We knew this from Novartis, I remember, thinking about Gilenya-for instance; in some European countries, Gilenya is given to only a certain number of patients. So once you’re that far in the year and the full allotment of Gilenya has been used, nobody else gets started on it at that time. It’s just a concept that’s foreign to somebody in the US. And yet, that’s how they keep down the cost. So it is a question of how do we balance access vs costs? Where and how do we spend the money? what do we focus on? Obviously that’s why Biopharma comes into this because now we’ve got Gene therapies, things that are tremendously expensive. However, yeah, you’re talking about spending a million dollars on a baby, who’s going to have a whole life? Yet, we’re spending lots of money on end of life care. Why do we do that?
T&T: You are absolutely right; and so far it has been gene therapies for rare diseases but what happens when we get a gene therapy, that lets say cures babies of ever getting diabetes? How do we price that, right?
BG: Exactly! How do we even grapple with that? So now it’s rare diseases, and therefore, the insurers know, it’s a small number of patients and overall will not greatly impact their budgets. The impact to the patient is likely transformative which then justifies a high price. Now, what a company gets reimbursed is also a different topic. What if the CRISPR technology really pays off some way and you can and treat very common diseases. How do we determine the value to society and how do we pay for it and how do we provide widespread access across many countries?
T&T: If you are asked to bet on something about healthcare in future, what will that be?
BG: I would bet that we’re going to have more of this technology that we’re going to be able to impact people’s DNA and RNA in some way that we’ve never been able to, I am not sure about the time horizon but that will surely happen.
T&T: and conversely, is there something that you would bet against?
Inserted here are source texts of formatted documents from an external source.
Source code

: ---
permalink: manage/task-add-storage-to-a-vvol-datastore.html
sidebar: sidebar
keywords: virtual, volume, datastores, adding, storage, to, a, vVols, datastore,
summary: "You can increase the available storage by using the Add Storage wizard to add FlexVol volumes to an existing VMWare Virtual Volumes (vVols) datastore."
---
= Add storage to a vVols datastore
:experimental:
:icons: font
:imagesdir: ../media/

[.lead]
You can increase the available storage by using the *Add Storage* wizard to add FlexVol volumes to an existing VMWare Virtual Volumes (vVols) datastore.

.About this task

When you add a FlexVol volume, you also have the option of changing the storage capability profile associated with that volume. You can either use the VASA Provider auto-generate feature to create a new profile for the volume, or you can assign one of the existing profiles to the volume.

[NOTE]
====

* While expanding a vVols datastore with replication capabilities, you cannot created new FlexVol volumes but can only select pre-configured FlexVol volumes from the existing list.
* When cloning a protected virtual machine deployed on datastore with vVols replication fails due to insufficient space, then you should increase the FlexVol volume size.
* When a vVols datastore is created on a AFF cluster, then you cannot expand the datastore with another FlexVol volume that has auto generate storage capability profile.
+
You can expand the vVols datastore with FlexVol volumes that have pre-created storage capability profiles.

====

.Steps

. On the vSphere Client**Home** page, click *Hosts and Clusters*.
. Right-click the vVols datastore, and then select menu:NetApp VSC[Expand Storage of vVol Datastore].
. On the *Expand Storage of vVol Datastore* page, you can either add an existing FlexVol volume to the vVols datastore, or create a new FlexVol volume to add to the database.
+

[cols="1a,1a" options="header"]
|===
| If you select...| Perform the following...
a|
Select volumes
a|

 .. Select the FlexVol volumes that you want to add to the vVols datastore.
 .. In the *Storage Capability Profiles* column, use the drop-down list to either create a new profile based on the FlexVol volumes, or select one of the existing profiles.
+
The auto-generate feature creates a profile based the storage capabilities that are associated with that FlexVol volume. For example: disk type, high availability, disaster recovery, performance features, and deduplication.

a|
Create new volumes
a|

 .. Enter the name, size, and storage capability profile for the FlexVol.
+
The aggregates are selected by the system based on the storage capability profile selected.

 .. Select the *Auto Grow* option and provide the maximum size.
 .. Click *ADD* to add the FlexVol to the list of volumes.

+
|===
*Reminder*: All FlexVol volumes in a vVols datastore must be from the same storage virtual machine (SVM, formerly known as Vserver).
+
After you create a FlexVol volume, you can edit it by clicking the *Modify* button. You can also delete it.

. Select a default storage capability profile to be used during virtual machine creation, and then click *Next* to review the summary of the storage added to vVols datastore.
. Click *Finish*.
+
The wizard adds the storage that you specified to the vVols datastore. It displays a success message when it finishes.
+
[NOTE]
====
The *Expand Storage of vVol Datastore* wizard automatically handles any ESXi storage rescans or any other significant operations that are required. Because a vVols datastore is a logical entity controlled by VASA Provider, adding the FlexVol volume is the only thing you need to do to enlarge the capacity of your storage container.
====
BG: This other thing that you brought up in your questions that I know will impact healthcare is artificial intelligence. I just am not sure of the timeframe and ultimate impact. I don’t ever see AI being used completely independently — the programming comes from humans and there will always need to be some kind of quality check. So you’re never going to get rid of all of those roles. I mean my husband and I have an Amazon Echo . We talk to Alexa on a regular basis. Alexa is really good at some basic responses. I know it will get better and better and it’s amazing how good it is already frankly, but you still are going to have to have folks that give input into the prgrams and systems. That is always the worry in Pharma that computers will be able to review data — certainly there will be more use of AI — but we won’t replace the workforce in clinical anytime soon!
T&T: Do you have a favorite grudge in healthcare?
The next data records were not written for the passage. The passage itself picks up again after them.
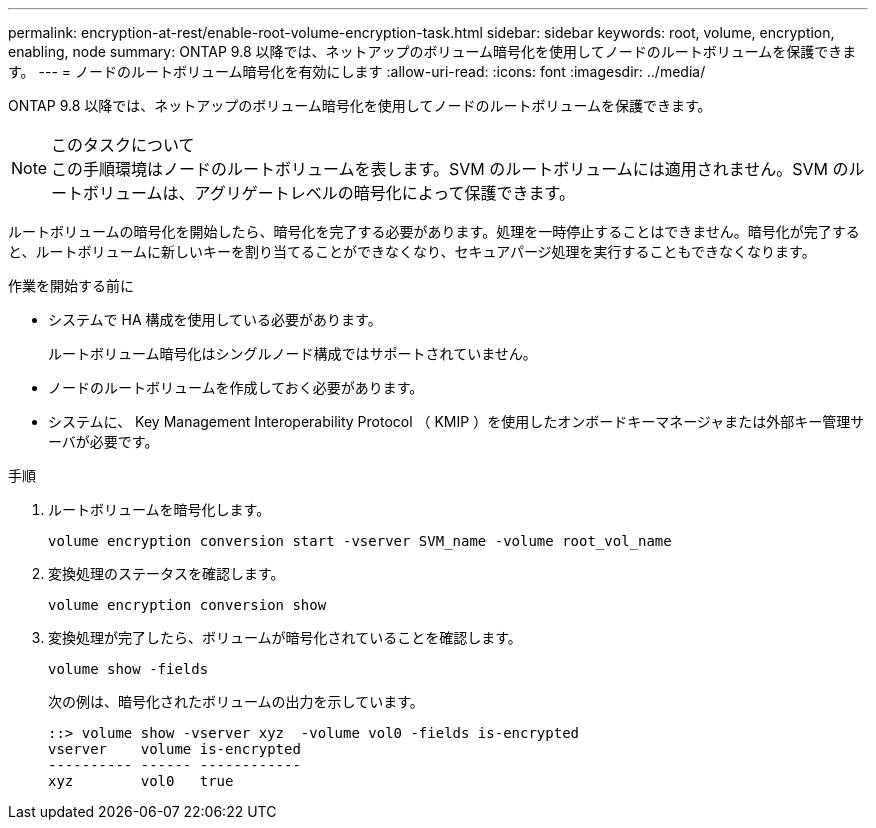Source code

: ---
permalink: encryption-at-rest/enable-root-volume-encryption-task.html 
sidebar: sidebar 
keywords: root, volume, encryption, enabling, node 
summary: ONTAP 9.8 以降では、ネットアップのボリューム暗号化を使用してノードのルートボリュームを保護できます。 
---
= ノードのルートボリューム暗号化を有効にします
:allow-uri-read: 
:icons: font
:imagesdir: ../media/


[role="lead"]
ONTAP 9.8 以降では、ネットアップのボリューム暗号化を使用してノードのルートボリュームを保護できます。

.このタスクについて

NOTE: この手順環境はノードのルートボリュームを表します。SVM のルートボリュームには適用されません。SVM のルートボリュームは、アグリゲートレベルの暗号化によって保護できます。

ルートボリュームの暗号化を開始したら、暗号化を完了する必要があります。処理を一時停止することはできません。暗号化が完了すると、ルートボリュームに新しいキーを割り当てることができなくなり、セキュアパージ処理を実行することもできなくなります。

.作業を開始する前に
* システムで HA 構成を使用している必要があります。
+
ルートボリューム暗号化はシングルノード構成ではサポートされていません。

* ノードのルートボリュームを作成しておく必要があります。
* システムに、 Key Management Interoperability Protocol （ KMIP ）を使用したオンボードキーマネージャまたは外部キー管理サーバが必要です。


.手順
. ルートボリュームを暗号化します。
+
`volume encryption conversion start -vserver SVM_name -volume root_vol_name`

. 変換処理のステータスを確認します。
+
`volume encryption conversion show`

. 変換処理が完了したら、ボリュームが暗号化されていることを確認します。
+
`volume show -fields`

+
次の例は、暗号化されたボリュームの出力を示しています。

+
[listing]
----
::> volume show -vserver xyz  -volume vol0 -fields is-encrypted
vserver    volume is-encrypted
---------- ------ ------------
xyz        vol0   true
----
BG: This is related to our earlier discussion about disparities in healthcare. There are other practitioners — such as chiropractors — not to pick on them specifically who also provide medical care. I had a patient with epilepsy whose mother was also treated by a practitioner. The evaluation consisted of taking the child’s temperature on the front and back of the head — and then offering therapy based on the findings. I found this a bit concerning that the mother was drawn to that kind of care but she obviously got something from that caretaker that western medicine and me as a doctor could not provide. What I really take away from this, apart from the obvious lack of literature and evidence for such practices, is how much important empathetic listening can help in such scenarios and how if you have a difficult medical problem the healthcare system in the US is not structured to give you all of the attention, time and emotional support that you might need.
T&T: Betsy, it has been wonderful catching up with you! Thank you so much for your time and sharing your thoughts, I have learnt so much from this discussion!